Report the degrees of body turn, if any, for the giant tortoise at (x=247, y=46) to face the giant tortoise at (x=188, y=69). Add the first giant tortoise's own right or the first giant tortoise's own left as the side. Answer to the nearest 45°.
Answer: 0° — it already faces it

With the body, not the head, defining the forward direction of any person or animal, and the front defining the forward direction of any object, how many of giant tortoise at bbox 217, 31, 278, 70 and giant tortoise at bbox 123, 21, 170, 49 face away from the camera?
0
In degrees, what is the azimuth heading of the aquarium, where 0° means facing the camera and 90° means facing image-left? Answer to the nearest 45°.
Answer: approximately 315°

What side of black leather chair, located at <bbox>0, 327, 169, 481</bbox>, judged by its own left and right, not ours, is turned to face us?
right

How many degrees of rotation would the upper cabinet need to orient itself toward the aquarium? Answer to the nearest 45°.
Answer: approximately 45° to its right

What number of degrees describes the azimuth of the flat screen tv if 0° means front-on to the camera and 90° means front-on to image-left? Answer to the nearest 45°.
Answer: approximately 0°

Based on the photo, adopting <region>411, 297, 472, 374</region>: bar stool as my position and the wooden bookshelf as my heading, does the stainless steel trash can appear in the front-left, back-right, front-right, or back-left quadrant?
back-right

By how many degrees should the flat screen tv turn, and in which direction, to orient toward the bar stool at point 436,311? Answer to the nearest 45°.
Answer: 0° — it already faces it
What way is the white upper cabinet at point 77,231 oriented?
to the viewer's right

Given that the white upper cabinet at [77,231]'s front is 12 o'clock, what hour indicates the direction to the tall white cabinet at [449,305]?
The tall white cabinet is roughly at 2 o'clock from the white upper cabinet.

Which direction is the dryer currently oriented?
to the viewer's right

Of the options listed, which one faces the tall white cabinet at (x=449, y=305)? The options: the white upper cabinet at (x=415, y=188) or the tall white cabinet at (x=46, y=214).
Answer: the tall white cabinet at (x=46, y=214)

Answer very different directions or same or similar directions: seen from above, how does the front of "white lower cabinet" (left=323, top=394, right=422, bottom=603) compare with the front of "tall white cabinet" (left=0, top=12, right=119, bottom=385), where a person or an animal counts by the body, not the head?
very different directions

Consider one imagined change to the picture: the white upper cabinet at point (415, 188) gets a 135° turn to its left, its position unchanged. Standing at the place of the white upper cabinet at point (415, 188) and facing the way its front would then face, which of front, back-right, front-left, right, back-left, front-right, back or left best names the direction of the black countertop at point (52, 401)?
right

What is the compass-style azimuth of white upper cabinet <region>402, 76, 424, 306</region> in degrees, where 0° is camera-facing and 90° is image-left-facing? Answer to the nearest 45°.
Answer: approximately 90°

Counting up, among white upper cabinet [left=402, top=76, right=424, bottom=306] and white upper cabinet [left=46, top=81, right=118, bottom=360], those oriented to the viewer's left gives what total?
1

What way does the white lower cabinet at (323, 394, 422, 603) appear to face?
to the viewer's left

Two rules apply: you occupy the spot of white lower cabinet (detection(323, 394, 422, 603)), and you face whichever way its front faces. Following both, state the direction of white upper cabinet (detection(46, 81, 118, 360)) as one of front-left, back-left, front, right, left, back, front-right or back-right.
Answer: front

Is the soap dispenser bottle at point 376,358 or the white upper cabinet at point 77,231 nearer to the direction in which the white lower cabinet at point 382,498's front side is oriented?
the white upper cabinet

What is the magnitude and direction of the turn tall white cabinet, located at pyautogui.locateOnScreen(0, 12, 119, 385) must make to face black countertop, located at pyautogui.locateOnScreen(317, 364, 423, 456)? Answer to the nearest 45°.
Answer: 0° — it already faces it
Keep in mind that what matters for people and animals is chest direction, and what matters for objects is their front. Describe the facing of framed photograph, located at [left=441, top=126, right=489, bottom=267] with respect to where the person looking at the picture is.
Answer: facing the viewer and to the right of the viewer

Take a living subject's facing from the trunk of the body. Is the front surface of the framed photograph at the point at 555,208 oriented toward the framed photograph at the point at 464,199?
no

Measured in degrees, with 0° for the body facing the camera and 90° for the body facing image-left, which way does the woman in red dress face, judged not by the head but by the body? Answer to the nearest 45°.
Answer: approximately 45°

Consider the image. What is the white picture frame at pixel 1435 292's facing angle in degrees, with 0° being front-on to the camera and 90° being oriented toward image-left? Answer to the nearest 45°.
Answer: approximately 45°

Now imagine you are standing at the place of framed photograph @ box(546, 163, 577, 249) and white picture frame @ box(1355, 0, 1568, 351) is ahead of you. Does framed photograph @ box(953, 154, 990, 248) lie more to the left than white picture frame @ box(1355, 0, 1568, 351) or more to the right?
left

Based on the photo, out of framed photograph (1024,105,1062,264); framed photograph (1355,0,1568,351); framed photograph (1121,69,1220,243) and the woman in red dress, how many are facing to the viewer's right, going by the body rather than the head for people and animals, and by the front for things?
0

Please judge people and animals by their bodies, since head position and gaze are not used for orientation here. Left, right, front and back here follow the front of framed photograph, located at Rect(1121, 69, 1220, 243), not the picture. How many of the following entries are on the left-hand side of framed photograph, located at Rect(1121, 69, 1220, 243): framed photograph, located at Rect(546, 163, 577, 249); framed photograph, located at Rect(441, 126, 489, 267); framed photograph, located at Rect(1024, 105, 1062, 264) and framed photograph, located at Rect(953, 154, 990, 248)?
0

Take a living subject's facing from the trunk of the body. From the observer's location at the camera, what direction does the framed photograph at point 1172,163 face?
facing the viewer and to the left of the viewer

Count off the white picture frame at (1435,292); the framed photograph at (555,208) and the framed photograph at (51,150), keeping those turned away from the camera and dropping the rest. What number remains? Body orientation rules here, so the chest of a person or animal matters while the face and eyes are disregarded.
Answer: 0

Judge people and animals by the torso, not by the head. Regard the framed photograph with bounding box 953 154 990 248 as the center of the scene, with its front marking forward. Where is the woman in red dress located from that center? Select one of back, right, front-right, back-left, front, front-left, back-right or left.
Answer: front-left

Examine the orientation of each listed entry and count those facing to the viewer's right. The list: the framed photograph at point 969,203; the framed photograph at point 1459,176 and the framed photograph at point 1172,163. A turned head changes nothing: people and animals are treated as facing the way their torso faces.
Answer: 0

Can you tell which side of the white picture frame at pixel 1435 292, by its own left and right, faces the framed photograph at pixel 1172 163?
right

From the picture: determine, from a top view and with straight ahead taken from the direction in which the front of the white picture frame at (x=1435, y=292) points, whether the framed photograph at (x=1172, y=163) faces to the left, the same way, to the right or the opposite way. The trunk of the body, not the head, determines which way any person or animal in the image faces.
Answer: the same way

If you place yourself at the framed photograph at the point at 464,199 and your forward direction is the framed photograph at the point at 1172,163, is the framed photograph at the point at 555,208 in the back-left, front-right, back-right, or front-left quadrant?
::::::
**EXERCISE PROMPT:** Starting at the line containing "Examine the orientation" and continuing through the end of the data above, output each line as one string in a JSON list, leaving out blank lines.

**TASK ANSWER:**
[
  "Examine the orientation of each listed entry and count those facing to the viewer's right. The list: the framed photograph at point 969,203; the framed photograph at point 1459,176 and the framed photograph at point 1172,163. A turned head changes nothing: people and animals are treated as facing the way their torso faces.",
  "Answer: 0",
  "Can you tell which side of the white picture frame at pixel 1435 292, by its own left and right, faces the framed photograph at pixel 1172 163?",
  "right",
  "From the picture: determine, from a top view and with straight ahead taken from the direction in which the front of the white picture frame at (x=1435, y=292) points, whether the framed photograph at (x=1172, y=163) faces to the left, the same way, to the right or the opposite way. The trunk of the body, not the head, determines which way any person or animal in the image faces.",
  "Answer: the same way",
  "If you place yourself at the framed photograph at the point at 464,199 and your forward direction is the framed photograph at the point at 1172,163, is the framed photograph at the point at 555,208 in the back-left, front-right, back-right, or front-left quadrant?"
]